REQUEST 1
In the George Schuyler biography below, why was Schuyler often called "the Black Mencken"? Answer in one to three sentences.

George Schuyler

For the New York State Treasurer, see George W. Schuyler.
George Samuel Schuyler

George S. Schuyler photo taken by Carl Van Vechten, 1941
Born February 25, 1895
Providence, Rhode Island, U.S.
Died August 31, 1977 (aged 82)
New York City, New York, U.S.

George Samuel Schuyler (/ˈsklər/; February 25, 1895 – August 31, 1977) was an African-American author, journalist and social commentator known for his conservative views.

Early life

George Samuel Schuyler was born in Providence, Rhode Island, to George Francis (a chef) and Eliza Jane (Fischer) Schuyler. Schuyler's paternal great-grandfather was believed to be a black soldier working for Philip Schuyler, whose surname the soldier adopted. Schuyler's maternal great-grandmother was a Malagasy servant who married a ship captain from Saxe-Coburg in Bavaria.[1] Schuyler's father died when he was young. George spent his early years in Syracuse, New York, where his mother moved their family after she remarried. In 1912, Schuyler, at the age of 17, enlisted in the U.S. Army and was promoted to the rank of First Lieutenant, serving in Seattle and Hawaii. He went AWOL after a Greek immigrant, who was tasked to shine his shoes, refused to do so because of Schuyler's skin color. After turning himself in, Schuyler was convicted by a military court and sentenced to five years in prison. He was released after nine months as a model prisoner.

Socialist beginnings

After his discharge, Schuyler moved to New York City, where he worked as a handyman, doing odd jobs. During this period, he read many books which sparked his interest in socialism. He lived for a period in the Phyllis Wheatley Hotel, run by black separatist Marcus Garvey's Universal Negro Improvement Association (UNIA) and attended UNIA meetings. Schuyler dissented from Garvey's philosophy and began writing about his perspectives.

Although not fully comfortable with socialist thought, Schuyler engaged himself in a circle of socialist friends, including the black socialist group Friends of Negro Freedom. This connection led to his employment by A. Philip Randolph and Chandler Owen's magazine, The Messenger, the group's journal. Schuyler's column, "Shafts and Darts: A Page of Calumny and Satire", came to the attention of Ira F. Lewis, manager of the Pittsburgh Courier. In 1924, Schuyler accepted an offer from the Courier to author a weekly column.

Early journalist days

By the mid-1920s, Schuyler had come to disdain socialism, believing that socialists were frauds who actually cared very little about negroes. Schuyler's writing caught the eye of journalist/social critic H. L. Mencken, who wrote, "I am more and more convinced that [Schuyler] is the most competent editorial writer now in practice in this great free republic." Schuyler contributed ten articles[2] to the American Mercury during Mencken's tenure as editor, all dealing with Black issues, and all notable for Schuyler's wit and incisive analysis. Because of his close association with Mencken, as well as their compatible ideologies and sharp use of satire, Schuyler during this period was often referred to as "the Black Mencken."

INPUT DATA
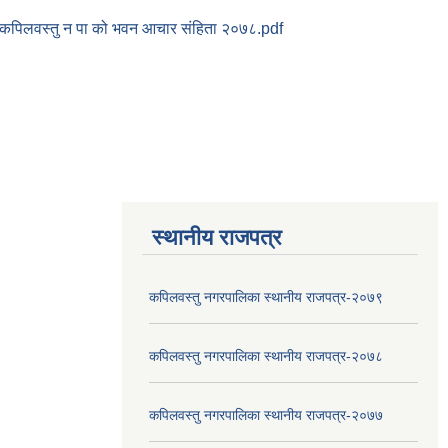
कपिलवस्तु न पा को भवन आचार संहिता २०७८.pdf
स्थानीय राजपत्र
कपिलवस्तु नगरपालिका स्थानीय राजपत्र-२०७९
कपिलवस्तु नगरपालिका स्थानीय राजपत्र-२०७८
कपिलवस्तु नगरपालिका स्थानीय राजपत्र-२०७७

REQUEST 2
Rewrite the text lines of the listing above, changing "राजपत्र" to "गजेट" and keeping everything else the same. Leave the picture out.

EXERCISE OUTPUT 1
Schuyler was often called "the Black Mencken" because of his close association with H. L. Mencken. The two also held compatible ideologies and shared a sharp use of satire.

EXERCISE OUTPUT 2
कपिलवस्तु न पा को भवन आचार संहिता २०७८.pdf
स्थानीय गजेट
कपिलवस्तु नगरपालिका स्थानीय गजेट-२०७९
कपिलवस्तु नगरपालिका स्थानीय गजेट-२०७८
कपिलवस्तु नगरपालिका स्थानीय गजेट-२०७७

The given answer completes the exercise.